Definition of Open Star Clusters

An open star cluster is a large group of related stars, which hold themselves together through their overlapping gravitational fields. Unlike the so-called globular star clusters, however, the stars in an open star cluster have begun to drift apart; they are still being held loosely together by gravity, but they have grown substantially in size.
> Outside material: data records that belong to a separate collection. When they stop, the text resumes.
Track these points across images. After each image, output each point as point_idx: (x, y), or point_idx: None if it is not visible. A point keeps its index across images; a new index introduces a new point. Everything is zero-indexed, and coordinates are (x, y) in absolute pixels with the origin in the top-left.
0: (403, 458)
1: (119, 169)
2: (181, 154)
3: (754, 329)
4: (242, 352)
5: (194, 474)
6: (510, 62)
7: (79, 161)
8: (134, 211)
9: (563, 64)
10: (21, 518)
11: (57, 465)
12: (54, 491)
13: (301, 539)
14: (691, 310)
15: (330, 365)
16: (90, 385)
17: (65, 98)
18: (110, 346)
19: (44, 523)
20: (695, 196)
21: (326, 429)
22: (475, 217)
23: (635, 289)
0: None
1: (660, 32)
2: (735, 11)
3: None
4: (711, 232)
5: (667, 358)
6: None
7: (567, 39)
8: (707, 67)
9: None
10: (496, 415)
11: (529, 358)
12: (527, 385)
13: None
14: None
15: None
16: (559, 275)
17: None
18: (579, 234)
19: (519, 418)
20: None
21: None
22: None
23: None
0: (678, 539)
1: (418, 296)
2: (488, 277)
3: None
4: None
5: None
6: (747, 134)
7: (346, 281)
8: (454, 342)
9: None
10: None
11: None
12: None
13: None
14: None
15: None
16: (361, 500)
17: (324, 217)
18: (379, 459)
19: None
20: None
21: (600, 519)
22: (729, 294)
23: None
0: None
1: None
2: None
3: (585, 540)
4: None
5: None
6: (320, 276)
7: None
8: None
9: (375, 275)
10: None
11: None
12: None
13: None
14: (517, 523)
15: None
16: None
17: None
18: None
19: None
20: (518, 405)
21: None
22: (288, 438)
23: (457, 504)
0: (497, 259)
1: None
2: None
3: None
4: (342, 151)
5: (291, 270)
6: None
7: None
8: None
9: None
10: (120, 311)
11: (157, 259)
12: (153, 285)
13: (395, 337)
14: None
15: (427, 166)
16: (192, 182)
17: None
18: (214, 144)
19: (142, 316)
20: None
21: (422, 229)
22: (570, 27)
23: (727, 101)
The closest open star cluster to Earth is Hyades, a cluster of several hundred stars located about 150 light-years from our solar system. However, one of the most visible is actually farther away: the Pleiades (Seven Sisters) cluster, about 400 light-years away. Pleiades contains over a thousand member stars, many of them extremely hot (and therefore extremely visible) blue stars. At this distance, only a small number of the cluster can be easily spotted – hence its older name, “Seven Sisters.”

SIBLING STARS

One of the key characteristics of an open star cluster is that its stars are of roughly the same age, and roughly the same chemical makeup (the ratio of different elements which make up the stars, usually hydrogen, helium, and a scattering of metals). This is presumed to be because all of the stars formed from the gradual collapse of the same enormous molecular cloud. All stars, and our own solar system, form from such clouds over billions of years; open clusters, however, must have formed from far larger clouds than our own solar system did. Because they all formed from the same molecular cloud, they should also share a similar basic composition.

However, stars in open clusters are also generally of the same age, because of the way the stellar formation process works. The first stars to form from such a large cloud will be very large, making them blue dwarfs. However, blue stars burn through their mass very quickly, and then explode into supernovas. Within less than a hundred million years, this repeated process of short-lived stars growing and exploding will have blown much of the star-forming gas cloud out of the cluster, halting the formation of new stars.

Open clusters are easily spotted because of the light of these blue stars; however, blue stars have very short life-spans, sometimes only a few million years. As a result, for the most part, scientists believe that a cluster with a large number of blue stars is a very young cluster. Older clusters, when they are found, usually contain mostly yellow stars, like our own Sun, which are much longer-lived.

However, one current puzzle is the existence, even in many of these older clusters, of unexpected blue stars. These so-called “blue stragglers” are not predicted by the above theory of open cluster formation: an old cluster stopped forming new stars long ago, and any blue stars which existed should have died out. The current hypothesis is that the blue stragglers formed through collisions of smaller stars – stellar collisions being an extraordinarily rare occurrence in most conditions, but much more likely in the cramped conditions of a star cluster.

SHORT-LIVED

Astronomers have located about one thousand clusters in the Milky Way galaxy, including the Pleiades and Hyades clusters mentioned above. They tend to occur where gas clouds are largest and densest, like the spiral arms of the galaxy. In so-called elliptical galaxies, where star formation has more or less come to an end, there are few clusters; those which might once have existed have by now drifted apart as the combined force of the stellar gravity weakened.

In general, however, open star clusters do not survive for very long. Stars are massive objects; as they drift apart, their gravitational effect on each other gradually weakens, until eventually more and more stars escape the system. This further weakens the gravitational hold on the remaining stars, thus accelerating dispersal.

Even those clusters which are large enough to survive for more than a few hundred million years will, sooner or later, pass by another large gravity source (such as a molecular cloud, or another star cluster), be disrupted, and slowly fly apart. In such cases, they may become “moving groups” – stars which are no longer held together in clusters, but are still moving along in roughly the same direction. One moving group is the Ursa Major Moving Group, a collection of stars which once formed the ancient constellation of the Bear, and currently form such constellations as the Big Dipper.